Aim of the task -
Extract the text of every one of the lines below, reproducing each character precisely.

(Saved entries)
Segment Open

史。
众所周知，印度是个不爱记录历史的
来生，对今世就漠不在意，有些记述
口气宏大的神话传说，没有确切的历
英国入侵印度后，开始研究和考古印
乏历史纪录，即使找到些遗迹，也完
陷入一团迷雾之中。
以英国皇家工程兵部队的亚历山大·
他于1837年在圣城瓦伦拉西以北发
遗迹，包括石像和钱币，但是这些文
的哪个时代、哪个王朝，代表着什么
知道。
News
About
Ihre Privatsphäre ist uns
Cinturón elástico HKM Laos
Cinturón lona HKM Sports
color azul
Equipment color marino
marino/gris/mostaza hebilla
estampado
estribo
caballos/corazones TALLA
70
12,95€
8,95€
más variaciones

Segment Closed

Task response -
史。
众所周知，印度是个不爱记录历史的
来生，对今世就漠不在意，有些记述
口气宏大的神话传说，没有确切的历
英国入侵印度后，开始研究和考古印
乏历史纪录，即使找到些遗迹，也完
陷入一团迷雾之中。
以英国皇家工程兵部队的亚历山大·
他于1837年在圣城瓦伦拉西以北发
遗迹，包括石像和钱币，但是这些文
的哪个时代、哪个王朝，代表着什么
知道。
News
About
Ihre Privatsphäre ist uns
Cinturón elástico HKM Laos
Cinturón lona HKM Sports
color azul
Equipment color marino
marino/gris/mostaza hebilla
estampado
estribo
caballos/corazones TALLA
70
12,95€
8,95€
más variaciones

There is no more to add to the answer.